## WHAT THE TASK REQUIRES
Wherever the word "butt" turns up in a line of the entries, copy that line.

━━ RECORD EXCERPTS

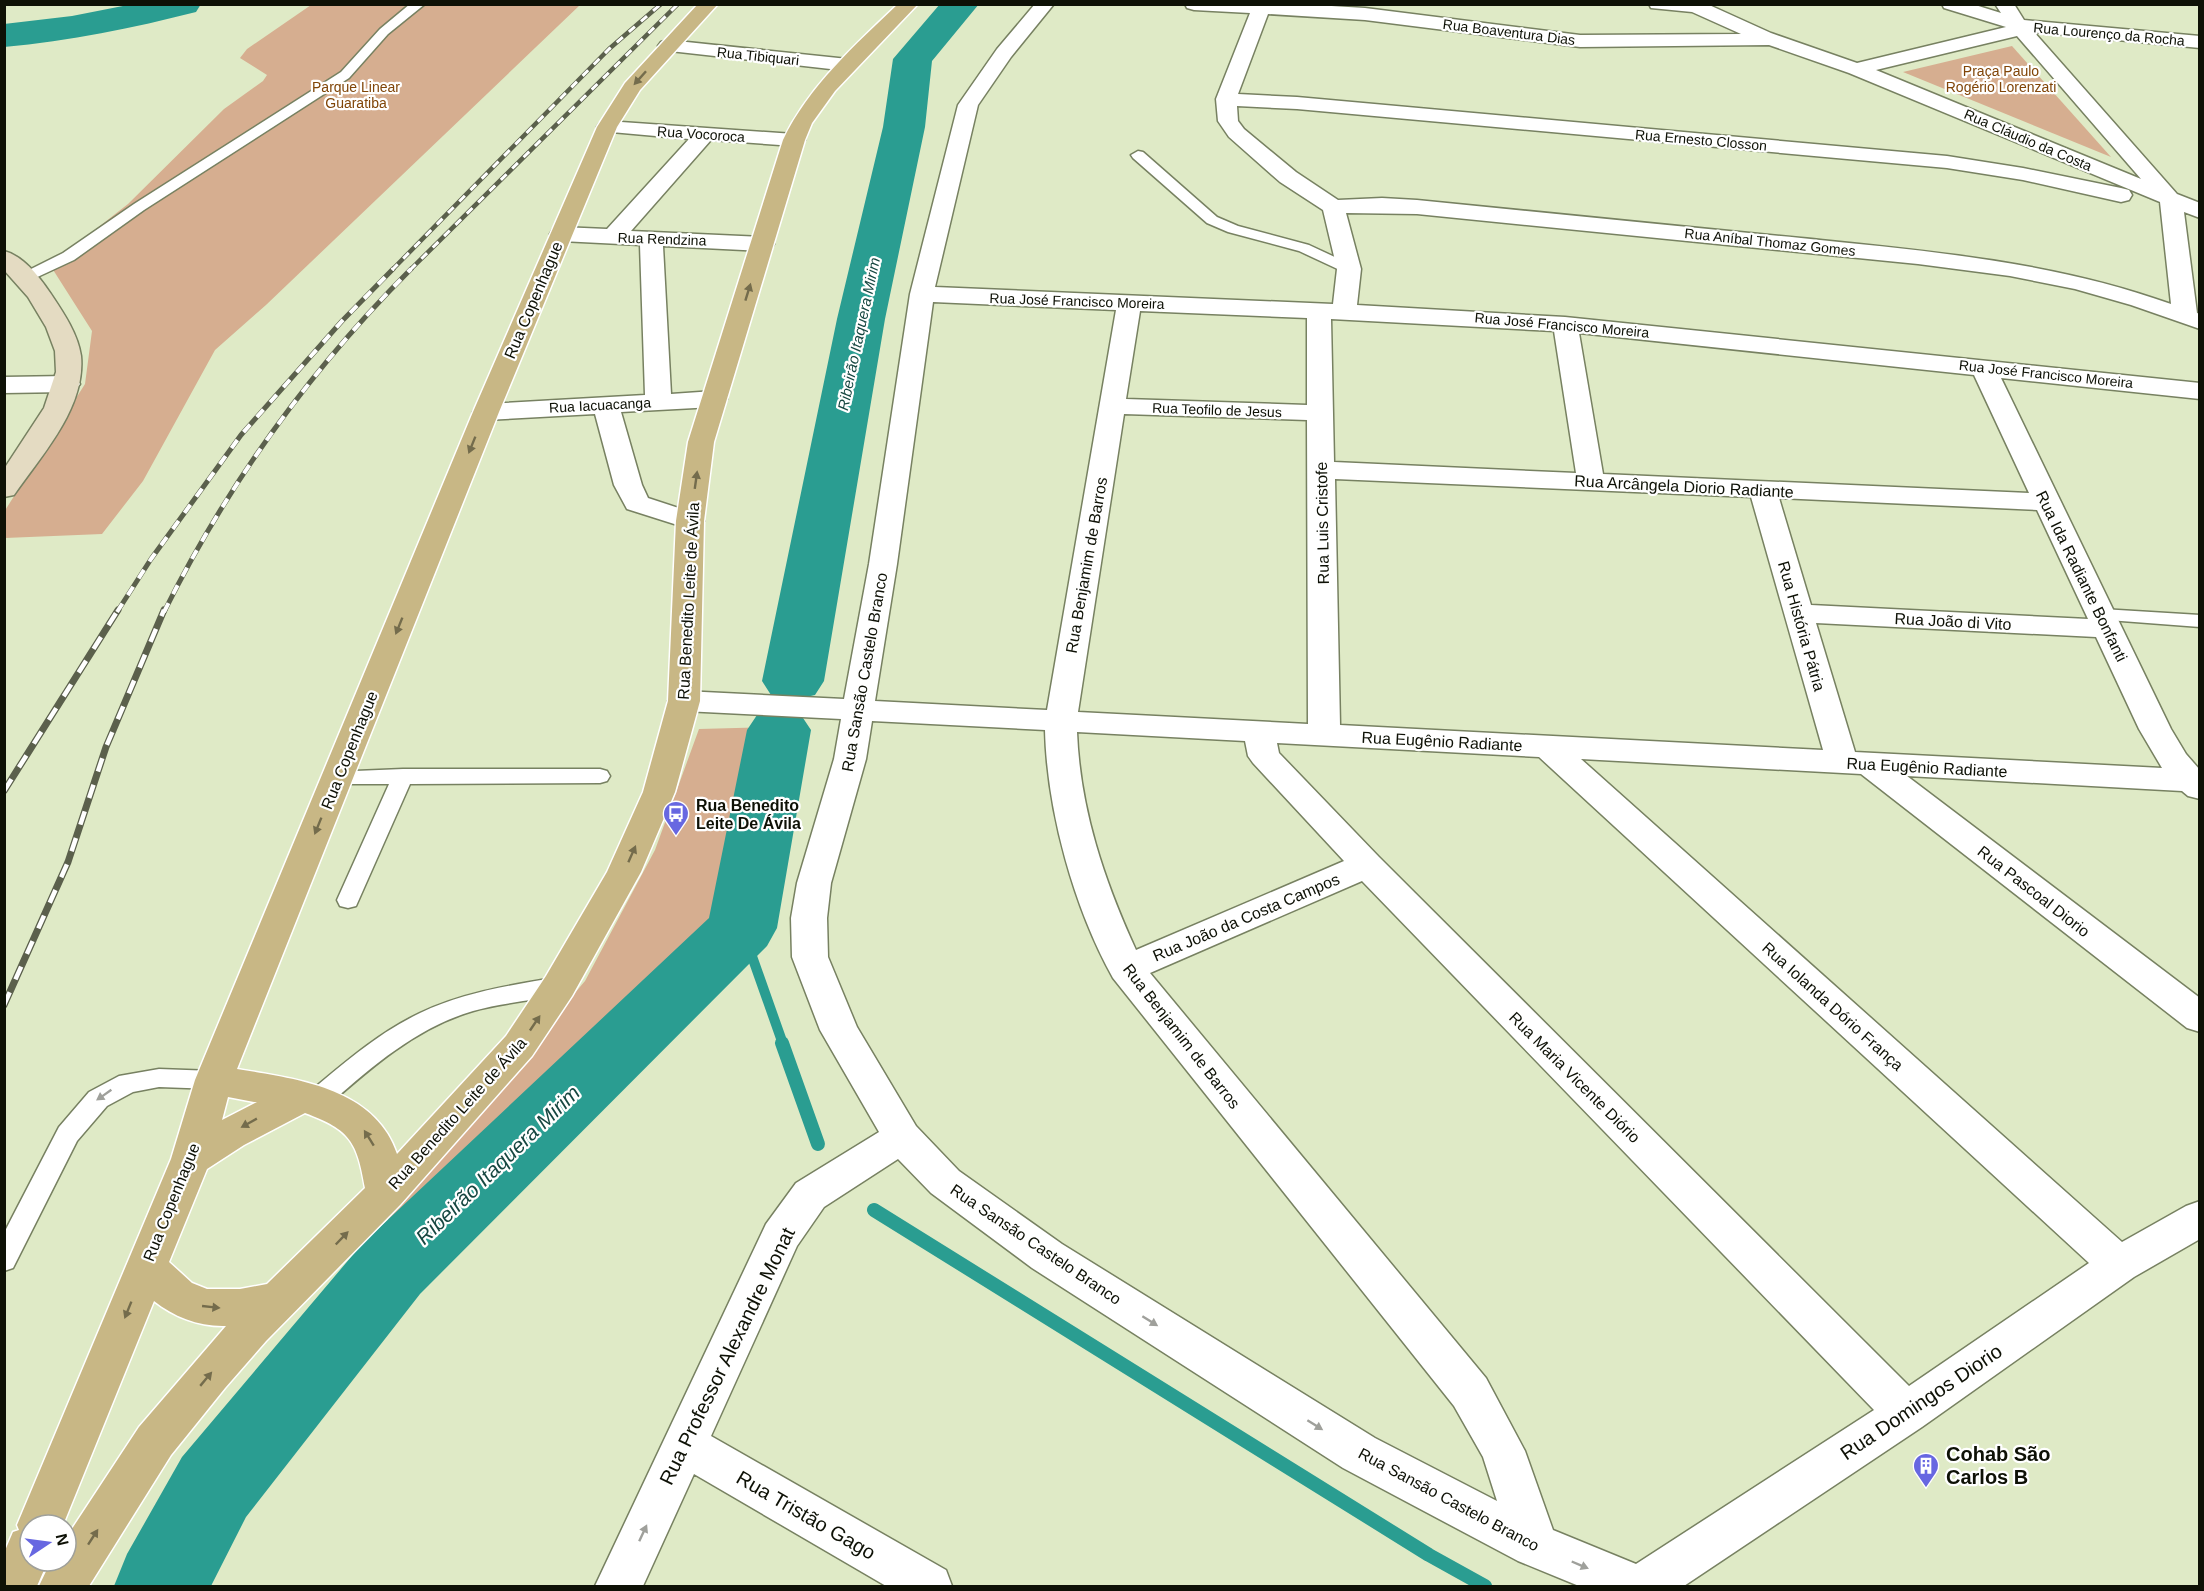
<svg xmlns="http://www.w3.org/2000/svg" width="2204" height="1591" viewBox="0 0 2204 1591" font-family="Arial,sans-serif">
	<style>
		.green { fill: #d6ae90 }
		.lines { fill: none; stroke-linecap: round; stroke-linejoin: round }
		.stream-far1 { stroke: #2a9d91; stroke-width: 10 }
		.stream { stroke: #2a9d91; stroke-width: 14 }
		.river { fill: #2a9d91; fill-rule: evenodd }
		.service-casing { stroke: #778161; stroke-width: 3 }
		.minor-casing { stroke: #778161; stroke-width: 3 }
		.secondary-casing { stroke: #778161; stroke-width: 3 }
		.primary-casing { stroke: #fff; stroke-width: 3 }
		.service { fill: #fff; fill-rule: evenodd }
		.minor { fill: #fff; fill-rule: evenodd }
		.secondary { fill: #e4dbc2; fill-rule: evenodd }
		.primary { fill: #c8b785; fill-rule: evenodd }
		.rail-far2-casing { stroke: #5b604c; stroke-width: 4.5 }
		.rail-far1-casing { stroke: #5b604c; stroke-width: 5 }
		.rail-casing { stroke: #5b604c; stroke-width: 7 }
		.rail-far2 { stroke: #fff; stroke-width: 3; stroke-dasharray: 8; stroke-linecap: butt }
		.rail-far1 { stroke: #fff; stroke-width: 4; stroke-dasharray: 10; stroke-linecap: butt }
		.rail { stroke: #fff; stroke-width: 4.5; stroke-dasharray: 14; stroke-linecap: butt }
		.oneway { fill: #746c4c }
		.oneway2 { fill: #9fa09b }
		.labels { text-anchor: middle; stroke-width: 4.5; stroke-linejoin: round; paint-order: stroke }
		.far-street-label { font-size: 14px; fill: #0e1106; stroke: #fff }
		.far-park-label { font-size: 14px; fill: #804508; stroke: #fff }
		.far-water-label { font-size: 15px; font-style: italic; fill: #164741; stroke: #fff }
		.street-label { font-size: 16px; fill: #0e1106; stroke: #fff }
		.poi-label { font-size: 16px; font-weight: bold; fill: #0e1106; stroke: #fff; text-anchor: start }
		.near-street-label { font-size: 20px; fill: #0e1106; stroke: #fff }
		.near-poi-label { font-size: 20px; font-weight: bold; fill: #0e1106; stroke: #fff; text-anchor: start }
		.near-water-label { font-size: 21px; font-style: italic; fill: #164741; stroke: #fff }
	</style>
	<rect width="100%" height="100%" fill="#dfeac6"/>
	<!-- green -->
	<g class="green">
		<path d="M311,5h269l-314,300 -51,45 -72,131 -41,53 -97,4 -1,-26 81,-128 7,-53 -42,-66 78,-61 96,-95 39,-28 4,-6 -27,-17 7,-9z"/>
		<path d="M2012,46l99,111 -208,-85z"/>
		<path d="M773,727l-41,191 -11,21 -98,79 -226,209 -12,-10 200,-236 70,-131 44,-121z"/>
	</g>
	<g class="lines">
		<!-- stream-far1 -->
		<path class="stream-far1" d="M742,928l41,116"/>
		<!-- stream -->
		<g class="stream">
			<path d="M782,1043l36,101"/>
			<path d="M874,1210l555,345 56,31"/>
		</g>
		<!-- river -->
		<g class="river">
			<path d="M133,4h68l-5,8c-63,16 -126,29 -192,35v-23l68,-8z"/>
			<path d="M940,4h39l-47,57 -7,66 -40,192 -61,362 -9,14 -22,5 -22,-5 -9,-14 75,-362 46,-192 10,-68z"/>
			<path d="M779,709l22,6 10,15 -34,198 -10,18 -347,348 -174,223 -35,69h-97l13,-32 55,-97 180,-213 347,-326 38,-188 10,-15z"/>
		</g>
		<defs>
			<g id="service">
				<path d="M410,4h15l-37,30 -39,44 -205,132 -70,50 -43,20h-10l-2,-3 2,-3 42,-21 71,-49 207,-132 39,-43z"/>
				<path d="M1138,151l5,1 74,65 21,9 71,19 45,21 2,3 -7,4 -5,-1 -45,-21 -71,-19 -21,-9 -74,-65 -2,-3z"/>
				<path d="M2102,609l98,6v12l-105,-8 -2,-4 2,-4z"/>
				<path d="M600,769l7,2 3,5 -3,5 -7,2 -190,1 -54,122 -8,2 -8,-2 -3,-6 52,-116h-51l-7,-2 -3,-5 3,-5 72,-3z"/>
				<path d="M559,977l8,3 4,6 -4,6c-30,9 -63,10 -94,19 -58,17 -104,58 -148,97l-9,3 -9,-3 -3,-7 3,-7c36,-30 71,-61 113,-81 44,-21 92,-28 139,-36z"/>
				<path d="M159,1069l55,2 9,2 3,7 -3,7 -9,2 -55,-2 -26,5 -26,14 -30,35 -64,127 -9,3v-38l55,-106 30,-35 30,-16z"/>
			</g>
			<g id="minor">
				<path d="M1035,4h19l-43,53 -33,48 -43,182 398,17 4,-35 -14,-59 -43,-28 -51,-45 -11,-16 -2,-22 34,-86 -56,-3 -7,-2 -2,-4h113l67,4 215,27 161,-1 -49,-22 -41,-4 -2,-4h58l64,29 86,30 149,-36 -62,-19 -2,-4h30l29,9 -6,-9h19l10,16 176,16v12l-166,-16 143,162 23,9v15l-16,-6 13,101 3,1v15l-69,-24 -56,-16 -65,-13 -92,-12 -501,-50 -71,-1 15,56 -4,36 208,12 635,66v16l-199,-21 170,351 15,25 14,16v29l-12,-3 -6,-5 -275,-15 293,222v34l-13,-4 -326,-254 -280,-15 541,483 64,-36 14,-5v38l-66,38 -212,150 -238,159h-105l-61,-25 -175,-93 -311,-200 -101,-75 -33,-34 -74,48 -27,39 -86,190 235,134 6,16h-66l-192,-112 -51,112h-48l171,-362 30,-41 83,-51 -59,-102 -28,-73 -1,-39 6,-35 37,-124 7,-40 -157,-8 -11,-3 -5,-7 5,-7 11,-3 160,8 25,-135 41,-270 48,-189 39,-56zM1268,14l97,6 215,27 189,-2 80,28 311,129 11,102c-119,-43 -245,-53 -370,-66 -128,-12 -256,-25 -384,-38l-35,-2 -44,2 -42,-28 -52,-43 -6,-8 -1,-15 60,3 650,59 76,12 98,22 8,-2 3,-5 -3,-5 -8,-2 -98,-20 -76,-12 -650,-59 -59,-3zM2017,36l124,143 -265,-109zM933,302l183,8 -69,400 -172,-9 22,-137zM1140,311l167,7v87l-181,-6zM1331,319l223,12 22,142 -242,-11zM1579,333l395,42 55,118 -426,-19zM1124,414l183,6 1,304 -230,-12zM1335,479l416,18 72,253 -483,-25zM1779,498l258,12 51,109 -277,-14zM1816,623l280,14 43,92 23,39 -307,-16zM872,721l173,9c2,81 29,178 68,248l341,428 29,51 14,44 -122,-63 -313,-194 -103,-73 -43,-45 -59,-99 -29,-70 -1,-39 4,-35 35,-124zM1077,732l168,9 3,15 5,7 91,98 -208,89c-32,-70 -56,-141 -59,-218zM1277,743l262,14 550,506 -180,123 -530,-529 -100,-104zM1362,881l512,529 -238,154 -83,-34 -28,-79 -39,-73 -336,-405z"/>
				<path d="M668,40l180,19 7,2 3,4 -3,4 -7,2 -187,-21 -3,-4 3,-4z"/>
				<path d="M607,121l187,13 7,2 4,4 -4,4 -7,2 -83,-6 -80,91 132,6 8,2 3,5 -3,5 -8,2 -100,-5 8,148 43,-3 9,3 4,5 -4,5 -9,3 -93,5 21,73 6,13 52,17 4,6 -4,6 -10,2 -63,-20 -13,-24 -19,-71 -109,6 -9,-2 -4,-6 4,-6 9,-2 159,-9 -5,-150 -79,-4 -8,-2 -3,-5 3,-5 8,-2 46,2 82,-90 -89,-8 -3,-4 3,-4z"/>
				<path d="M67,376l9,3 4,5 -4,5 -9,3 -63,1v-16z"/>
			</g>
			<path id="secondary" d="M4,251c20,5 36,27 47,43 12,18 27,40 30,62 5,52 -40,100 -67,139l-10,2v-28l40,-61 12,-36 -1,-21 -9,-24 -18,-30 -24,-27z"/>
			<path id="primary" d="M698,4h20l-78,86 -23,37 -118,285 -262,657c60,10 138,19 160,85l109,-118 40,-60 61,-104 36,-80 25,-91 8,-180 12,-79 95,-302c26,-54 72,-95 115,-136h20l-83,87 -23,32 -7,17 -91,302 -10,79 -4,180 -25,91 -34,80 -69,124 -40,60 -132,149 -134,136 -41,47 -54,67 -82,131h-50l12,-25h15v-23l73,-111 87,-101c-26,1 -52,-9 -72,-25l-91,224h-33v36h18l-11,25h-33v-33l9,-21 6,-2 -2,-5 154,-366 24,-79 278,-668 124,-285 28,-44zM228,1097l26,5h3l-35,18zM305,1113c46,17 52,29 60,75l-98,96 -27,5h-33l-15,-6 -23,-21 38,-93 37,-24z"/>
		</defs>
		<!-- service casing -->
		<use href="#service" class="service-casing"/>
		<!-- minor casing -->
		<use href="#minor" class="minor-casing"/>
		<!-- secondary casing -->
		<use href="#secondary" class="secondary-casing"/>
		<!-- primary casing -->
		<use href="#primary" class="primary-casing"/>
		<!-- service -->
		<use href="#service" class="service"/>
		<!-- minor -->
		<use href="#minor" class="minor"/>
		<!-- secondary -->
		<use href="#secondary" class="secondary"/>
		<!-- primary -->
		<use href="#primary" class="primary"/>
		<defs>
			<g id="rail-far2">
				<path d="M392,270l217,-221 52,-45"/>
				<path d="M410,270l268,-266"/>
			</g>
			<g id="rail-far1">
				<path d="M117,612l34,-53 90,-124 101,-114 51,-52"/>
				<path d="M164,612c63,-127 147,-243 247,-343"/>
			</g>
			<g id="rail">
				<path d="M4,791l114,-181"/>
				<path d="M4,1005l64,-143 38,-115 58,-137"/>
			</g>
		</defs>
		<!-- rail-far2 casing -->
		<use href="#rail-far2" class="rail-far2-casing"/>
		<!-- rail-far1 casing -->
		<use href="#rail-far1" class="rail-far1-casing"/>
		<!-- rail casing -->
		<use href="#rail" class="rail-casing"/>
		<!-- rail-far2 -->
		<use href="#rail-far2" class="rail-far2"/>
		<!-- rail-far1 -->
		<use href="#rail-far1" class="rail-far1"/>
		<!-- rail -->
		<use href="#rail" class="rail"/>
	</g>
	<!-- one-way arrows -->
	<defs><path id="oneway-solid" d="M-6-.8H1V-3.2L6.5 0L1 3.2V.8H-6Z" transform="scale(1.5)"/></defs>
	<g class="oneway">
		<use href="#oneway-solid" transform="translate(640 78) rotate(132)"/>
		<use href="#oneway-solid" transform="translate(748 292) rotate(-73)"/>
		<use href="#oneway-solid" transform="translate(472 445) rotate(112)"/>
		<use href="#oneway-solid" transform="translate(696 480) rotate(-82)"/>
		<use href="#oneway-solid" transform="translate(399 626) rotate(112)"/>
		<use href="#oneway-solid" transform="translate(318 826) rotate(112)"/>
		<use href="#oneway-solid" transform="translate(632 854) rotate(-66)"/>
		<use href="#oneway-solid" transform="translate(535 1023) rotate(-56)"/>
		<use href="#oneway-solid" transform="translate(249 1123) rotate(151)"/>
		<use href="#oneway-solid" transform="translate(369 1138) rotate(-122)"/>
		<use href="#oneway-solid" transform="translate(342 1238) rotate(-46)"/>
		<use href="#oneway-solid" transform="translate(211 1307) rotate(6)"/>
		<use href="#oneway-solid" transform="translate(128 1310) rotate(112)"/>
		<use href="#oneway-solid" transform="translate(206 1379) rotate(-50)"/>
		<use href="#oneway-solid" transform="translate(93 1537) rotate(-57)"/>
	</g>
	<g class="oneway2">
		<use href="#oneway-solid" transform="translate(104 1095) rotate(145)"/>
		<use href="#oneway-solid" transform="translate(1150 1321) rotate(32)"/>
		<use href="#oneway-solid" transform="translate(1315 1425) rotate(32)"/>
		<use href="#oneway-solid" transform="translate(643 1533) rotate(-65)"/>
		<use href="#oneway-solid" transform="translate(1580 1565) rotate(23)"/>
	</g>
	<!-- icons -->
	<defs>
		<symbol id="bus-pin" viewBox="-11 -11 22 30"><path d="M0 17L-7.5 6A9.5 9.5 0 1 1 7.5 6Z" fill="#6767e1" stroke="#fff"/><path d="M-5-6H5V4H4V6H2V4H-2V6H-4V4H-5ZM-3.5-4V0h7V-4ZM-3.5 1.2v1.5H-2V1.2ZM2 1.2v1.5H3.5V1.2Z" fill="#fff"/></symbol>
		<symbol id="building-pin" viewBox="-11 -11 22 30"><path d="M0 17L-7.5 6A9.5 9.5 0 1 1 7.5 6Z" fill="#6767e1" stroke="#fff"/><path d="M-4-6H4V6H1V3H-1V6H-4ZM-2.5-4.3h1.7v1.8h-1.7ZM.8-4.3h1.7v1.8H.8ZM-2.5-1h1.7V.8h-1.7ZM.8-1h1.7V.8H.8Z" fill="#fff"/></symbol>
	</defs>
	<g fill-rule="evenodd">
		<use href="#bus-pin" x="661" y="799" width="30" height="40"/>
		<use href="#building-pin" x="1911" y="1451" width="30" height="40"/>
	</g>
	<g class="labels">
		<!-- far-street labels -->
		<g class="far-street-label">
			<text transform="translate(1509 32) rotate(7)" y="5">Rua Boaventura Dias</text>
			<text transform="translate(2109 34) rotate(5)" y="5">Rua Lourenço da Rocha</text>
			<text transform="translate(758 56) rotate(6)" y="5">Rua Tibiquari</text>
			<text transform="translate(701 134) rotate(4)" y="5">Rua Vocoroca</text>
			<text transform="translate(1701 140) rotate(5)" y="5">Rua Ernesto Closson</text>
			<text transform="translate(2028 140) rotate(23)" y="5">Rua Cláudio da Costa</text>
			<text transform="translate(662 239) rotate(2)" y="5">Rua Rendzina</text>
			<text transform="translate(1770 242) rotate(6)" y="5">Rua Aníbal Thomaz Gomes</text>
			<text transform="translate(1077 301) rotate(2)" y="5">Rua José Francisco Moreira</text>
			<text transform="translate(1562 325) rotate(5)" y="5">Rua José Francisco Moreira</text>
			<text transform="translate(2046 374) rotate(6)" y="5">Rua José Francisco Moreira</text>
			<text transform="translate(600 405) rotate(-3)" y="5">Rua Iacuacanga</text>
			<text transform="translate(1217 410) rotate(2)" y="5">Rua Teofilo de Jesus</text>
		</g>
		<!-- far-park labels -->
		<g class="far-park-label">
			<text x="2001" y="76">Praça Paulo<tspan x="2001" dy="16">Rogério Lorenzati</tspan></text>
			<text x="356" y="92">Parque Linear<tspan x="356" dy="16">Guaratiba</tspan></text>
		</g>
		<!-- far-water labels -->
		<g class="far-water-label">
			<text transform="translate(859 334) rotate(-78)" y="5">Ribeirão Itaquera Mirim</text>
		</g>
		<!-- street labels -->
		<g class="street-label">
			<text transform="translate(533 300) rotate(-67)" y="6">Rua Copenhague</text>
			<text transform="translate(1684 486) rotate(3)" y="6">Rua Arcângela Diorio Radiante</text>
			<text transform="translate(1322 523) rotate(-91)" y="6">Rua Luis Cristofe</text>
			<text transform="translate(1086 565) rotate(-80)" y="6">Rua Benjamim de Barros</text>
			<text transform="translate(2082 576) rotate(64)" y="6">Rua Ida Radiante Bonfanti</text>
			<text transform="translate(688 601) rotate(-87)" y="6">Rua Benedito Leite de Ávila</text>
			<text transform="translate(1953 621) rotate(3)" y="6">Rua João di Vito</text>
			<text transform="translate(1802 626) rotate(74)" y="6">Rua História Pátria</text>
			<text transform="translate(864 672) rotate(-80)" y="6">Rua Sansão Castelo Branco</text>
			<text transform="translate(1442 741) rotate(3)" y="6">Rua Eugênio Radiante</text>
			<text transform="translate(349 750) rotate(-68)" y="6">Rua Copenhague</text>
			<text transform="translate(1927 767) rotate(3)" y="6">Rua Eugênio Radiante</text>
			<text transform="translate(2034 891) rotate(38)" y="6">Rua Pascoal Diorio</text>
			<text transform="translate(1246 917) rotate(-23)" y="6">Rua João da Costa Campos</text>
			<text transform="translate(1833 1006) rotate(42)" y="6">Rua Iolanda Dório França</text>
			<text transform="translate(1182 1036) rotate(52)" y="6">Rua Benjamim de Barros</text>
			<text transform="translate(1575 1077) rotate(45)" y="6">Rua Maria Vicente Diório</text>
			<text transform="translate(457 1113) rotate(-48)" y="6">Rua Benedito Leite de Ávila</text>
			<text transform="translate(171 1202) rotate(-68)" y="6">Rua Copenhague</text>
			<text transform="translate(1036 1244) rotate(34)" y="6">Rua Sansão Castelo Branco</text>
			<text transform="translate(1449 1499) rotate(28)" y="6">Rua Sansão Castelo Branco</text>
		</g>
		<!-- poi labels -->
		<g class="poi-label">
			<text x="696" y="811">Rua Benedito<tspan x="696" dy="18">Leite De Ávila</tspan></text>
		</g>
		<!-- near-street labels -->
		<g class="near-street-label">
			<text transform="translate(727 1356) rotate(-64)" y="7">Rua Professor Alexandre Monat</text>
			<text transform="translate(1921 1402) rotate(-34)" y="7">Rua Domingos Diorio</text>
			<text transform="translate(806 1515) rotate(30)" y="7">Rua Tristão Gago</text>
		</g>
		<!-- near-poi labels -->
		<g class="near-poi-label">
			<text x="1946" y="1461">Cohab São<tspan x="1946" dy="23">Carlos B</tspan></text>
		</g>
		<!-- near-water labels -->
		<g class="near-water-label">
			<text transform="translate(498 1165) rotate(-44)" y="7">Ribeirão Itaquera Mirim</text>
		</g>
	</g>
	<!-- border -->
	<rect width="2204" height="1591" fill="none" stroke="#0e1106" stroke-width="12"/>
	<!-- north arrow -->
	<g transform="translate(48 1543) rotate(77)"><circle r="28" fill="#ffffff" stroke="#9fa09b" stroke-width="1.5"/>
	<path d="M0-4.5L10 22L0 15L-10 22Z" fill="#6767e1"/>
	<text y="-9" font-size="16" font-weight="bold" text-anchor="middle" fill="#0e1106">N</text>
	</g>
</svg>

━━━━

## ANSWER TO THIS EXERCISE
		.rail-far2 { stroke: #fff; stroke-width: 3; stroke-dasharray: 8; stroke-linecap: butt }
		.rail-far1 { stroke: #fff; stroke-width: 4; stroke-dasharray: 10; stroke-linecap: butt }
		.rail { stroke: #fff; stroke-width: 4.5; stroke-dasharray: 14; stroke-linecap: butt }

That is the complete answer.